Cathie Adams, formerly president of Texas Eagle Forum, and chair of the Republican Party of Texas, was contacted for her views on the matter. Adams was on the front lines in the culture war. Phyllis Schlafly’s legacy lives on in people like her.

“This is an existential fight for Western Civilization we are talking about,” Adams told Big League.

“The foundation of Western Civilization is based on certain principles, namely that there is a ‘right’ and ‘wrong.’ I don’t think that society can stand without a moral platform, and that platform in Western Civilization is based on Biblical truths,” she continued.

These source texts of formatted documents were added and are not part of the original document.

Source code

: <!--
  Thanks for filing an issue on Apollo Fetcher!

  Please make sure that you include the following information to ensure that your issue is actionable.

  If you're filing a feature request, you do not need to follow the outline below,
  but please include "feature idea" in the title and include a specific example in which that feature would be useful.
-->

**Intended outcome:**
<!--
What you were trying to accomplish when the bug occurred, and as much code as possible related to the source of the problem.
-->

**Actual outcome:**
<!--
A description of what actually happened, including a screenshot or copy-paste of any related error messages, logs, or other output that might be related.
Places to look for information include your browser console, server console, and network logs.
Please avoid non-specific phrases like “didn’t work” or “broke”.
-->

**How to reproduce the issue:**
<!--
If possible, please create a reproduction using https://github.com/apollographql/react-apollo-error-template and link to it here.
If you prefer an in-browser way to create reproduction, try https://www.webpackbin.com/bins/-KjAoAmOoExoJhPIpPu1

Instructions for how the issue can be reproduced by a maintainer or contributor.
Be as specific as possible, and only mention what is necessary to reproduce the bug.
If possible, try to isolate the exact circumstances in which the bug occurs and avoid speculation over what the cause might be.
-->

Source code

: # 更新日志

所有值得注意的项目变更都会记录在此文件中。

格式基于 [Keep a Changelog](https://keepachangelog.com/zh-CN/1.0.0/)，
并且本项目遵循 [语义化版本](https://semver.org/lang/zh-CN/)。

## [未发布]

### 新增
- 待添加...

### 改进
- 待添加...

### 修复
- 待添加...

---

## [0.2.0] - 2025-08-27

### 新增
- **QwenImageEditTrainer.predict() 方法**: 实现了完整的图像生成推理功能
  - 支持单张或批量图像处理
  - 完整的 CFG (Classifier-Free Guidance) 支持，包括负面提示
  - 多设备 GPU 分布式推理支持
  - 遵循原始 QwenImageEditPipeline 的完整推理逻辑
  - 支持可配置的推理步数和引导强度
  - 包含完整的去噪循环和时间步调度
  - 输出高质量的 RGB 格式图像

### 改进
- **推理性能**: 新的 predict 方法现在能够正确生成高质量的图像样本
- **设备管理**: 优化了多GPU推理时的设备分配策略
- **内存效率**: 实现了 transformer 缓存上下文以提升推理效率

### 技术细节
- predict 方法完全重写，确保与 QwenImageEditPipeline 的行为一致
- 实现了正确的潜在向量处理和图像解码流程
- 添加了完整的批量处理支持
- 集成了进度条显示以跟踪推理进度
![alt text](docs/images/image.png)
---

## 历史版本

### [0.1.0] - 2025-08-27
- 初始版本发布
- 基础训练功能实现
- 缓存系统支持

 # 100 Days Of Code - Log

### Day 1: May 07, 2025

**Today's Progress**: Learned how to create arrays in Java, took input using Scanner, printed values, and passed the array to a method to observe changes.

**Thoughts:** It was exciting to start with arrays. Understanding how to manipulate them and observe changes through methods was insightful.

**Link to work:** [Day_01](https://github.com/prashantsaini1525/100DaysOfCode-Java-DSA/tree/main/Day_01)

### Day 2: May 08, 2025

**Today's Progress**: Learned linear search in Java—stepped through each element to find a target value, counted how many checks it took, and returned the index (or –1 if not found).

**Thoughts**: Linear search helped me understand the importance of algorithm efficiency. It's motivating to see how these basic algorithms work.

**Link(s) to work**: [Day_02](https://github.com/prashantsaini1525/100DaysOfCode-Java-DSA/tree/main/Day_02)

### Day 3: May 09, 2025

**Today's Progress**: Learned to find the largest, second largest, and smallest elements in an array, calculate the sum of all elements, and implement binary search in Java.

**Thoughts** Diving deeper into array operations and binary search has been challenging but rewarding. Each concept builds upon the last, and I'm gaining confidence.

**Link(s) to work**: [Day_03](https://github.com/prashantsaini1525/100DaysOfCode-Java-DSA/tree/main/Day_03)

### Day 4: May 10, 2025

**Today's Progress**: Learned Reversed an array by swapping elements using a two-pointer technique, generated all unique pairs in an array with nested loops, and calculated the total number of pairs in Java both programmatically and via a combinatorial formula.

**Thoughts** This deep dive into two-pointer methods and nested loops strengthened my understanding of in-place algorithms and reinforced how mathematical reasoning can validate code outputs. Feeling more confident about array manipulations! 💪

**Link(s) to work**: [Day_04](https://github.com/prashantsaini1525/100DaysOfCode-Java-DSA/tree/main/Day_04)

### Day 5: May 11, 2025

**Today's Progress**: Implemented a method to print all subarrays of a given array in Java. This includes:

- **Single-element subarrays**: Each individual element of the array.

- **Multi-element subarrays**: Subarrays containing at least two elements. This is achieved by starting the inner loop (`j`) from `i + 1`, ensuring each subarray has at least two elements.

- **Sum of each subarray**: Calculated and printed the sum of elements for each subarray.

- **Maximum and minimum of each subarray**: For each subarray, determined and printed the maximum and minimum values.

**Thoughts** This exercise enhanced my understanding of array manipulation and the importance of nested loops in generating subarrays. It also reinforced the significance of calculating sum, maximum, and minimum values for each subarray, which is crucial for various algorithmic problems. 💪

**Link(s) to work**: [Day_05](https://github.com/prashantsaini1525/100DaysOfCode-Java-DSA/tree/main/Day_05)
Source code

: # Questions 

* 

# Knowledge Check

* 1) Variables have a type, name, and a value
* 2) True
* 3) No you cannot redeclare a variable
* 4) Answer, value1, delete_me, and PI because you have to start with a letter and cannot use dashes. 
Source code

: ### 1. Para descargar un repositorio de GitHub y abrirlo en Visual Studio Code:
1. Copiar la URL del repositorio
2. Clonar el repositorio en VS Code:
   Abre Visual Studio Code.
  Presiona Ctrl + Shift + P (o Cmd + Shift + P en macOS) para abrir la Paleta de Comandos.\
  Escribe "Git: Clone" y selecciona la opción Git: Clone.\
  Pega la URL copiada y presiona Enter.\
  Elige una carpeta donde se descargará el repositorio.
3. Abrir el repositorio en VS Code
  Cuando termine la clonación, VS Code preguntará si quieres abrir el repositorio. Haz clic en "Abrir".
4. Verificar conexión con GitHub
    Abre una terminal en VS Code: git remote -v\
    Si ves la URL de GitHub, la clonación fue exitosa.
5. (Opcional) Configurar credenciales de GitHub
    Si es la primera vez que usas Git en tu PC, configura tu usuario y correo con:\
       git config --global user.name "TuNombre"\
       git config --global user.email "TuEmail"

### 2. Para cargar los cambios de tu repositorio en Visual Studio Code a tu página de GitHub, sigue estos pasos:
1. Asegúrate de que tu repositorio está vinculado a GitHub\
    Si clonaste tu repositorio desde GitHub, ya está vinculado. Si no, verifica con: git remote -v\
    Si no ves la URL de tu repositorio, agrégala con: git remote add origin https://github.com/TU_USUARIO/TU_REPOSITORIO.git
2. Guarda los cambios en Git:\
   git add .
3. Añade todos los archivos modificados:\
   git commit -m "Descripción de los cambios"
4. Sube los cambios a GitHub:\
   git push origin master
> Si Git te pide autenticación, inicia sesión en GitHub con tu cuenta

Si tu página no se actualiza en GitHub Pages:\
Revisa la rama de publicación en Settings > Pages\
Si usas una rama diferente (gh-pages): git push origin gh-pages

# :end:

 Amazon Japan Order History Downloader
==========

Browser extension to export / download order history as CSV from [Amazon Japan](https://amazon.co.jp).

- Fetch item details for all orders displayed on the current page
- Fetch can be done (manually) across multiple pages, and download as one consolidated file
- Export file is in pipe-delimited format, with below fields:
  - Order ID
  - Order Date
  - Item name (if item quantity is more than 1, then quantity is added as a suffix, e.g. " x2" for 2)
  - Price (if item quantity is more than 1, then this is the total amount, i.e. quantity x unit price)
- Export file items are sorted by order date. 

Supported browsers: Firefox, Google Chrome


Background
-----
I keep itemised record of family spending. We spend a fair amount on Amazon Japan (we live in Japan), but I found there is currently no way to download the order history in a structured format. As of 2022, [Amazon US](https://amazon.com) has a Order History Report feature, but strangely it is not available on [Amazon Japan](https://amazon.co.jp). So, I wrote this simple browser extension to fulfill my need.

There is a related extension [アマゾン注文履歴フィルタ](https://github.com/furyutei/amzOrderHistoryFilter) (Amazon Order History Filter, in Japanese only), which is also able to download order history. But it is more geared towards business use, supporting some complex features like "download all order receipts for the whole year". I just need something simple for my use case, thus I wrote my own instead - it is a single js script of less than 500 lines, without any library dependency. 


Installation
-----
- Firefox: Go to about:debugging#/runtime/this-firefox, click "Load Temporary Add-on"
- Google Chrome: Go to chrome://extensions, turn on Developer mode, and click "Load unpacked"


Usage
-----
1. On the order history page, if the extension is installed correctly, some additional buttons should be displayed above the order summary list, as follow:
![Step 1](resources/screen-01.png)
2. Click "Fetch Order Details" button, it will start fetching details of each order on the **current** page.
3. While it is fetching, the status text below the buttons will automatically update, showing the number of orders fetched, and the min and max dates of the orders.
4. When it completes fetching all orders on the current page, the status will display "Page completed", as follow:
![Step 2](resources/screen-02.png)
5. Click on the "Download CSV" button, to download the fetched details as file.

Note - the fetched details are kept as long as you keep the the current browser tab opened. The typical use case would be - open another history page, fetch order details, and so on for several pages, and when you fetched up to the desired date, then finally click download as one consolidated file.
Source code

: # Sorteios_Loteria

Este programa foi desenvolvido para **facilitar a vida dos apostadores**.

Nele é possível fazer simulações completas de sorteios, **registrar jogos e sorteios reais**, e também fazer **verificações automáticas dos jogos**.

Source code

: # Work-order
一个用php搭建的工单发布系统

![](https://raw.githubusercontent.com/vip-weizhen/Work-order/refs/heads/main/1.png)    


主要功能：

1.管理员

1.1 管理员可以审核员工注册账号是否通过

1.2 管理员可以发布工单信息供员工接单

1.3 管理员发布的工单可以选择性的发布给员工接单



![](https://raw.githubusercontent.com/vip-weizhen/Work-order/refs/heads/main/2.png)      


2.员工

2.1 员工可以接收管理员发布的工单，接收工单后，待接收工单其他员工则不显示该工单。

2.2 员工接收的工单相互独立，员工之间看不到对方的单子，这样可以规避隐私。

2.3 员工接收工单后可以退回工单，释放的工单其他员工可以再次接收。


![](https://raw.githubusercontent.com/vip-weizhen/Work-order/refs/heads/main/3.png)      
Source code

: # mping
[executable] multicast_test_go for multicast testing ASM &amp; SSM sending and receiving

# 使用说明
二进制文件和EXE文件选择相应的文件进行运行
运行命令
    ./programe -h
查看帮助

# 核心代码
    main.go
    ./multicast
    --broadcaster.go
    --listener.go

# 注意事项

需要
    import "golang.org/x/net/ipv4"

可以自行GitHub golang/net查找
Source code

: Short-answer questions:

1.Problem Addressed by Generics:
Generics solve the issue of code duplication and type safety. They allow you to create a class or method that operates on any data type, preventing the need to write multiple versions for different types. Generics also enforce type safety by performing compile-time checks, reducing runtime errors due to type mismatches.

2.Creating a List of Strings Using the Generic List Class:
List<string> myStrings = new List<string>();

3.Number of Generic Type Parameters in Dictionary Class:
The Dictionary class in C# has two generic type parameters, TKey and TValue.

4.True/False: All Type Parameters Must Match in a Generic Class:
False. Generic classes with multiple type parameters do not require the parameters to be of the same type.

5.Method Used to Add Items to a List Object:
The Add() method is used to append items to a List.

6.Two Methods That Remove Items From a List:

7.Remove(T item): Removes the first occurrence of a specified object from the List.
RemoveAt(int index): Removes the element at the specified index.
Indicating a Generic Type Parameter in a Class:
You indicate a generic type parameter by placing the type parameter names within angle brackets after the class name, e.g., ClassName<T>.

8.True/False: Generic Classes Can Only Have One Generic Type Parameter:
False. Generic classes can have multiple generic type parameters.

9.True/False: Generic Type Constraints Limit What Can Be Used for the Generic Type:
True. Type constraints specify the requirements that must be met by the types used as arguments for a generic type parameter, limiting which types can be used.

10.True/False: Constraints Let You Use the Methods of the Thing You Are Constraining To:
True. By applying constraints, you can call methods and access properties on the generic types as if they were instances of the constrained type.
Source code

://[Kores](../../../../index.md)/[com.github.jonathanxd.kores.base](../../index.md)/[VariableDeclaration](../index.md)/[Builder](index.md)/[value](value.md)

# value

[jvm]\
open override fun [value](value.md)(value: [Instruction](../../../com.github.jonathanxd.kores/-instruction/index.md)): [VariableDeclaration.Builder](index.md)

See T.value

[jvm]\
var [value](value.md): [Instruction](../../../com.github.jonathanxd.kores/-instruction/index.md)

Adams was a vocal opponent of Obergefell and Windsor, and a tireless roadblock to all attempts to soften our party’s platform on social issues, advocating a “special legislative session” on gay marriage (i.e. re-OUT-lawing).

Bathrooms are one thing, but Adams says the #BanTheBible bills are in a new universe of bad ideas.

“So this is something would be far greater than … This is really going to the heart of the issue, so it’s very different from the bathroom issue. There is a right and wrong; it’s based on Judeo-Christian principles, and when you have people saying, ‘you can’t say this, you can’t think this,’ how about we just abide by the rule of law,” Adams stated.

“There’s a new president in the White House,” Adams concludes.

Adams’ optimism may not be unjusitified, but even while using similar “trite-and-true” defensive tactics that worked on bathrooms, conservatives are not finding a warm seat at the table for anything remotely smelling of challenging LGBT issues much at all this session, due to the high court rulings.

And that is why the proposed legislation offered up by the gay lobby is so threatening at the moment: because it isn’t about the gay lobby at all, at least — not directly. It’s about speech codes for right-leaning Americans, and consigning true democratic debate to virtual freedom ghettos where conversations and disagreement are only “permitted,” all for our protection and to “keep the peace.” We had that system folks: it was called Jim Crow, or “separate but equal.”

A full list of all the so-called #BanTheBible bills filed in Texas can be viewed by clicking here.

Texas lawmakers are at risk of assuming that the chosen legislative package offered by various gay 501cs will be largely symbolic and a virtual “hurumph” to their San Francisco puppet-masters, but it may be much more.